音楽・映像の「所有」と「使用」のこと

新井浩文容疑者の逮捕に業界パニック 映画2本お蔵入りも

大変なことになっていますが、今のところAmazon Primeやhulu、Netflix等で過去の彼の出演作品まで止まったということはないようです。事件の内容的に「愛の渦」とかヤバいっちゃヤバいんですが、このせいでこの作品の門脇麦さんが観られなくなるとなったらそれはやるせない。
ただ、これ各社がそう判断すればいつでも視聴停止することができるという点が、過去のメディアとの最大の差だと思うわけです。

DVDを購入した場合、その後どんなことがあって販売中止になろうとも、今所有している盤を誰かが取り返しに来るようなことはありません。自分は、DVDは廃版以外の理由で入手できなくなったものは所有していませんが、CDでは、コーランを無断使用してイスラム団体から怒られて修正になった曲が入っているBUCK-TICKのアルバム「Six/Nine」初回盤とか、中島みゆきのパクりの件で販売停止になって以来、その該当曲以外のアルバム収録曲も、のちにリリースされたベストアルバムに一部が収録された以外封印されてしまったHighway61のアルバムが今も家にあったりします。
怒られたヴァージョンもパクった曲も今も聴き放題です。

が、サブスクで聴きがちな昨今、制作者や配給者が何らかの意図でもって公開を停止すれば、それはもう未来永劫聴くことができなくなってしまいます。
私も随分サブスクに流れるようになりましたが、「これぞ」と思う盤は確実にCDで入手しようと思うのは、そういうところが引っかかるからでもあります。

そもそもCDやDVDは「所有」するものではありますが、レコード会社・映画会社としてはCDやDVDは「使用権」を売っているだけで、その音楽や映画の所有権を移転するものではない、という体です。
だから購入した個人が勝手に複製して配布したり公衆に向けてアップロードすると容赦なく捕まりますが、それ未満の個人的な複製等は、家庭にステレオ・カセットデッキが普及して以降激増したものの、さすがに取り締まられることもなく、グレーゾーンとして黙認されてきたわけです。
レコード会社の方が「買ったCDを車で聴きたいのであればコピーするのではなく車用にもう1枚CDを買うのが筋」みたいなことを書いていたのを読んだ時には、さすがにそれはどうなの、と思いましたが、その立場としては厳密に言えばそういうことだったわけです。
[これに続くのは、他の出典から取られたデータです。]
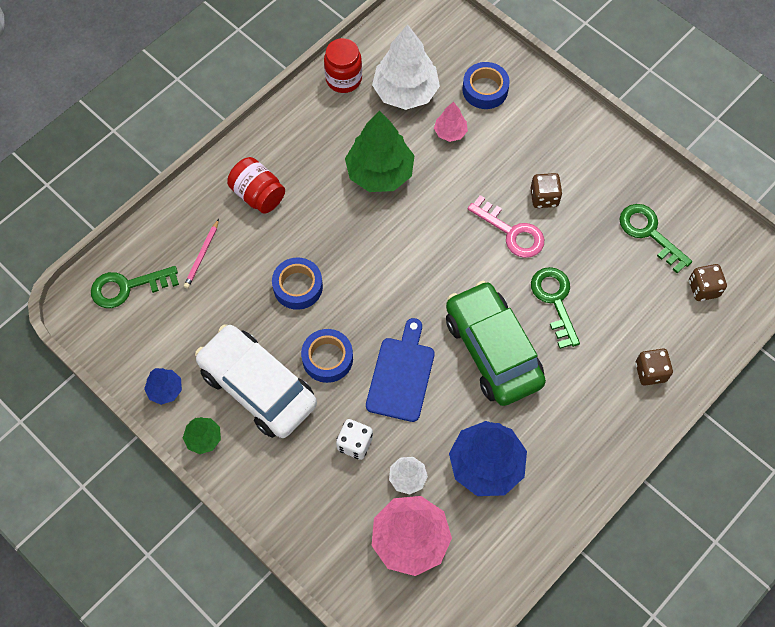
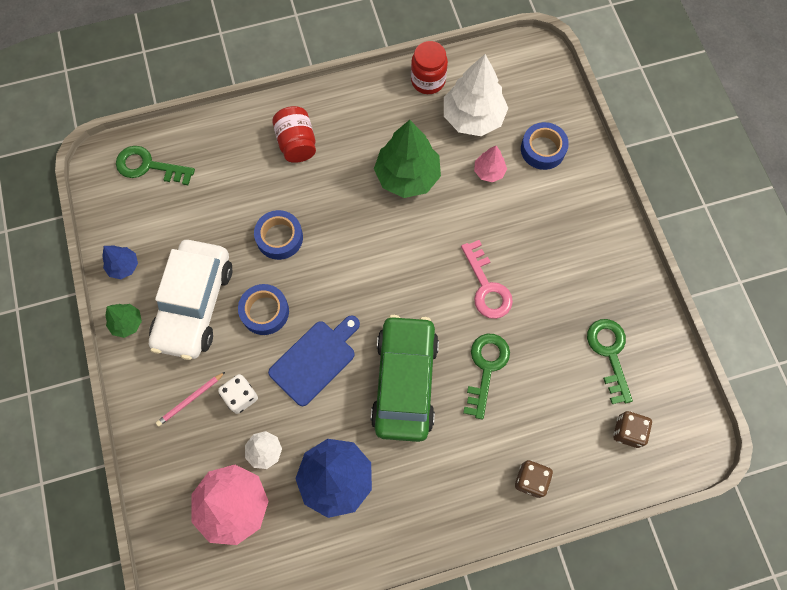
camera: 30 degrees right, 5 degrees up
(202, 255) = (221, 171): pink pencil -> pink pencil (190, 400)
(257, 387) = (195, 305): white car -> white car turned 150 degrees counterclockwise
(544, 197) = (534, 271): brown dice -> none

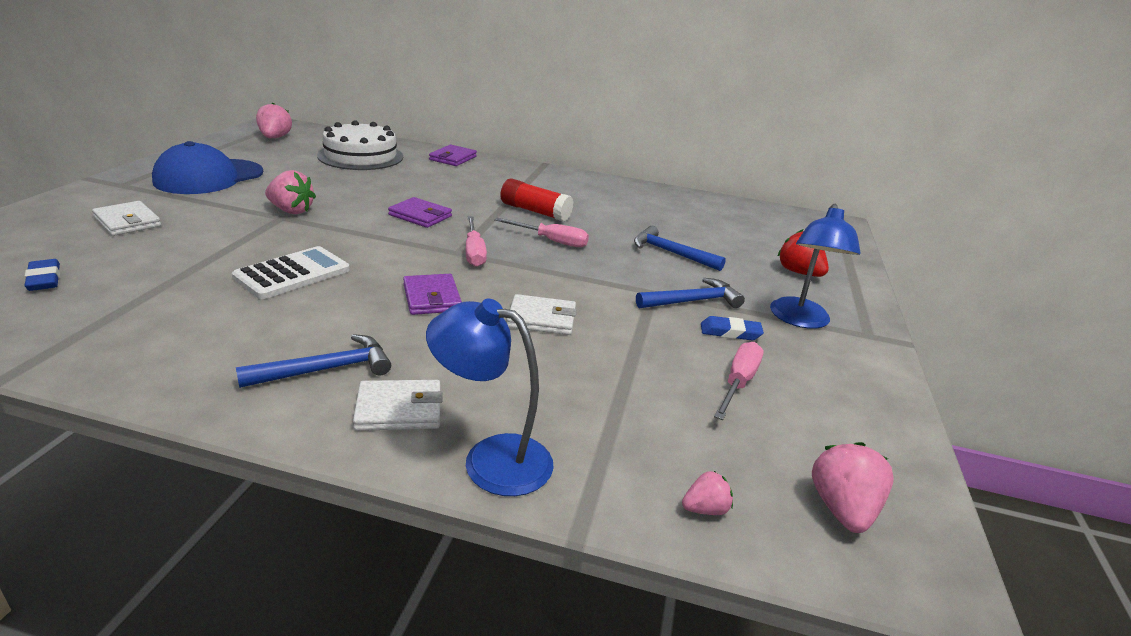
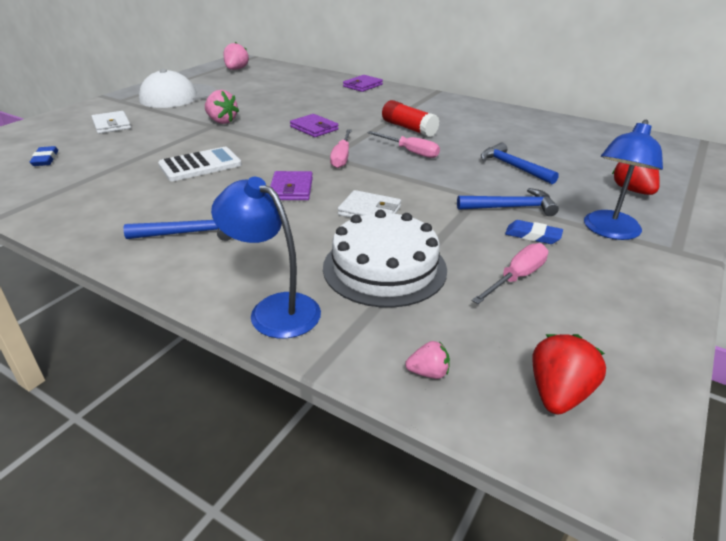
camera: 20 degrees right, 5 degrees up
(209, 177) = (178, 96): blue cap -> white cap
(360, 156) = (291, 83): white cake -> white cake (384, 268)
(399, 409) = (226, 266): white wallet -> none
(842, 509) = (558, 394): pink strawberry -> red strawberry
それが、サブスクリプションがメインになり、有形のメディアを介さなくなり、かつデータとしてローカルに保存することもなくなったことで、ようやく「体」ではなく実際に所有と使用との間のブレがなくなり、純粋に「『使用権』を売っているだけ」の状態が実現したのが今、ということになります。
だから本当は今の状況って制作・配給側からすれば願ったり叶ったりの状態なはずなのに、特に音楽側の人はあんまりいい顔していなくて、いまだにサブスク解禁しないミュージシャンも多数いるのはどうしたことだ、という話です。

いや、わかってるんですけど。そもそも欧米から来てしまったスタイルに抗いきれなくなったことが流れとしてはありますが、「聴き放題」型ではなく1曲1曲にストリーミングを課金によって許可するような形では、YouTubeやテレビ・ラジオで流されるのと同等のブツを有料にするということになりますので、恐らくそれやったら商売になってなかったと思います。

こういう世の中になった結果、受け手側は定額で聴き放題観放題というメリットを得た代わりに「視聴できなくなるかもしれない」リスクを負い、送り手側は制作した著作物の権利を思い通りにコントロールできるようになった代わりに盤のような率の高い利益を得られなくなったということですね、という、書きたいこと適当に書いた後に取って付けたようなまとめをして終わり。